Wir der Krebs frühzeitig entdeckt so bestehen hier große Heilungschancen, und eine Diagnose Krebs ist heute lange kein Todesurteil mehr. In den 70er Jahren wurden die Überlebenschancen auf ca. 5 Jahre geschätzt, diese Regel hat heute kaum noch Bedeutung und wurde erheblich gebessert. Heute liegen die Heilungschancen bei 46% bei Männern, und 58% bei Frauen. Bei der Diagnose Krebs sollte man nicht verzweifeln und sich selber aufgeben, sondern alle Kräfte aufbringen um gegen die Krankheit anzukämpfen, was vor allem auch bedeutet unnötigen Stress zu vermeiden.
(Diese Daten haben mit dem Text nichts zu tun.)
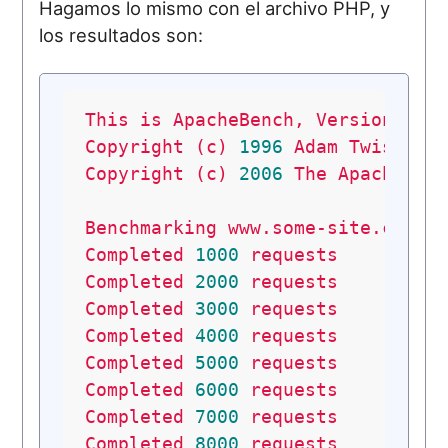
Hagamos lo mismo con el archivo PHP, y
los resultados son:
This
is
ApacheBench,
Version
2.0
Copyright
(c)
1996
Adam
Twiss,
Z
Copyright
(c)
2006
The
Apache
So
Benchmarking
www.some-site.cc
(b
Completed
1000
requests
Completed
2000
requests
Completed
3000
requests
Completed
4000
requests
Completed
5000
requests
Completed
6000
requests
Completed
7000
requests
Completed
8000
requests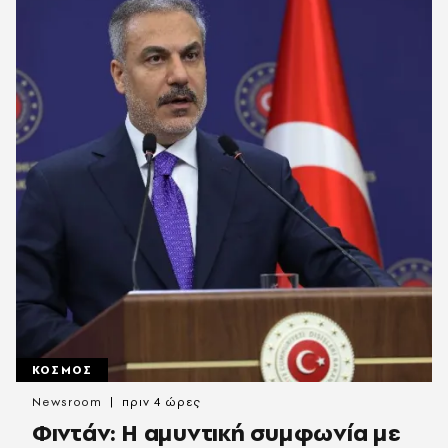
ΚΟΣΜΟΣ
Newsroom
πριν 4 ώρες
Φιντάν: Η αμυντική συμφωνία με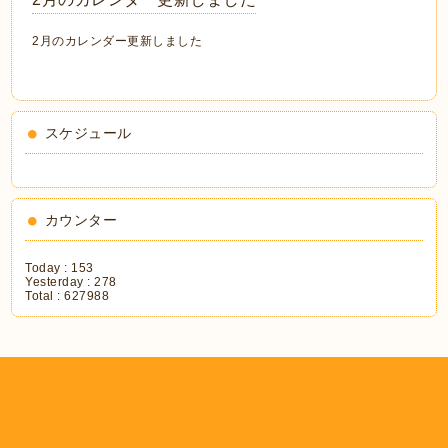
2月のカレンダー更新しました
スケジュール
カウンター
Today :
153
Yesterday :
278
Total :
627988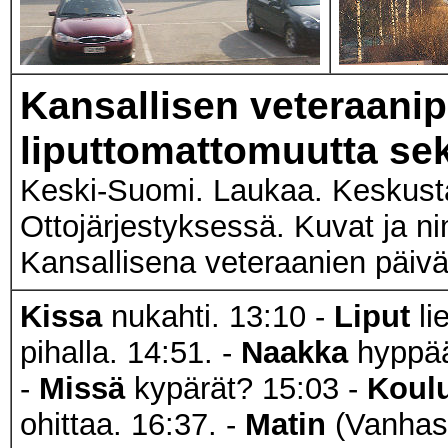
Kansallisen veteraanip
liputtomattomuutta sek
Keski-Suomi. Laukaa. Keskust
Ottojärjestyksessä. Kuvat ja n
Kansallisena veteraanien päiv
Kissa
nukahti. 13:10 -
Liput
li
pihalla. 14:51. -
Naakka
hyppää 
-
Missä
kypärät? 15:03 -
Koulu
ohittaa. 16:37. -
Matin
(Vanhase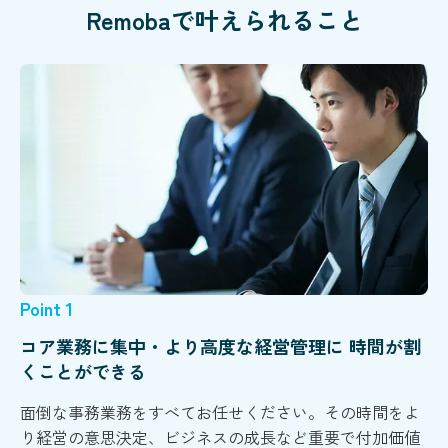
Remobaで叶えられること
Point 1
コア業務に集中・より高度な経営管理に 時間が割
くことができる
面倒な事務業務をすべてお任せください。その時間をよ
り経営の意思決定、ビジネスの成長など重要で付加価値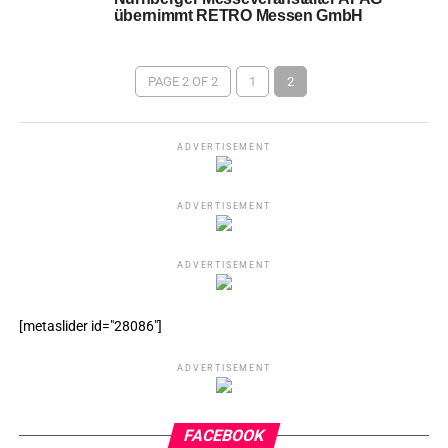
übernimmt RETRO Messen GmbH
PAGE 2 OF 2
1
2
ADVERTISEMENT
ADVERTISEMENT
ADVERTISEMENT
[metaslider id="28086"]
ADVERTISEMENT
FACEBOOK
Falls sie mit ihrem Arzt nicht zufrieden sind, oder auch an den Behandlungsmethoden etc. zweifeln dann suchen sie einen anderen auf, und holen eine zweite Meinung ein. Versuchen sollte man auch durch eine gesunde Lebensweise seine Abwehrkräfte zu stärken um dem Körper den Kampf gegen den Krebs zu erleichtern.

Welche Faktoren genau bei der Entstehung der einzelnen Krebsarten eine Rolle spielen und sie auslösen ist bis heute noch nicht restlos geklärt, sicher ist hier nur dass bei einigen Personen die Veranlagung zu einer Krebserkrankung vererbt wird, und somit das Risiko auch daran im Laufe des Lebens zu erkranken erhöht ist. Der persönliche Lebensstil, und auch die heutigen Umweltfaktoren tragen hier mit Sicherheit zu einem erhöhten Risiko bei an einer der Krebsarten zu erkranken. Eine Früherkennung ist hier wichtig, und je eher Krebs diagnostiziert, und behandelt wird umso größer sind hier auch die Heilungschancen. Zur Vermeidung einer Krebserkrankung hat hier der Europäische Kodex zur Krebsprävention einige Empfehlungen aufgestellt die der Früherkennung und der Vermeidung der Risikofaktoren Rechnung tragen. Darunter fallen der Verzicht auf Tabakkonsum, die vitamin- und ballaststoffreiche Ernährung und die Vermeidung von tierischen Fetten, die Vermeidung von Übergewicht, tägliche körperliche Bewegung, regelmäßige Früherkennungsuntersuchengen auf Gebärmutterhalskrebs, Brustkrebs und Darmkrebs, die Reduzierung von Alkoholkonsum, keine übermäßige Sonnenbestrahlung, den Schutz vor krebserregenden Stoffen, und die empfohlenen Impfungen gegen den Hepatitis B- Virus.